Sequence of centromere separation: occurrence, possible significance, and control.

This review describes the existence of a phenomenon, sequential separation of centromeres, in mitotic cells of various species including both animals and plants. Critical observations at metaanaphase show that the centromeres of chromosomes in a given genome do not separate into two sister units randomly, but that there is a genetically controlled, nonrandom, species-specific sequence which is independent of the length of the chromosome or the position of the centromere. A stricter control appears to exist for late-separating than for early-separating chromosomes. At early stages of metaanaphase several chromosomes initiate onset of separation simultaneously or in rapid succession, but late-separating chromosomes are better defined in their sequential position. The effect of Colcemid on the sequence of separation is minimal.
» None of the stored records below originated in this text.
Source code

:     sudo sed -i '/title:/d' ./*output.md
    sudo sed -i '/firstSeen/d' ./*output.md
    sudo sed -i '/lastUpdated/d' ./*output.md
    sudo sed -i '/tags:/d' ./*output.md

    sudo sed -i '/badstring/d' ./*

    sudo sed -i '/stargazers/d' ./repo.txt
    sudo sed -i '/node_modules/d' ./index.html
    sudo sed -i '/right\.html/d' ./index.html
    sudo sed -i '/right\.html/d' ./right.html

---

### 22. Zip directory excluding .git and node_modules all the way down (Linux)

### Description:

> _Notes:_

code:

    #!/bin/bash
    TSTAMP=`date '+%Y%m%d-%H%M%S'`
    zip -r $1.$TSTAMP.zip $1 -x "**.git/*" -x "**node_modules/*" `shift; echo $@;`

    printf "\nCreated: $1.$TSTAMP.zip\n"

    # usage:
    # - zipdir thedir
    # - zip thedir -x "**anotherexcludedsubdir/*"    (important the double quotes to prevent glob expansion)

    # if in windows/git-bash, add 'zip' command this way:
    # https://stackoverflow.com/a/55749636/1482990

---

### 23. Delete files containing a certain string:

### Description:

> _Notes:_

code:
It is proposed that aneuploidy in humans and other organisms may result from out-of-phase separation of a given chromosome. With the exception of chromosome No. 16, it appears that very early- or very late-separating centromeres are involved in human trisomies more often than those in between. Perhaps one function of centromeric heterochromatin is the control of centromere separation. The amount of such chromatin shows a positive correlation with the timing of separation of the centromeres. Superimposed upon this quantitative influence is the qualitative aspect, as discussed for various genomes. This suggestion explains a lack of extremely large quantities of heterochromatin near the centromere. Its existence in the form of homogeneously staining regions distal to the centromere, as in some cancer cells or in sex chromosomes, seemingly has no influence on the separation of centromeres. A brief discussion of centromere separation errors in human disease is provided, and suggestions for further studies are made.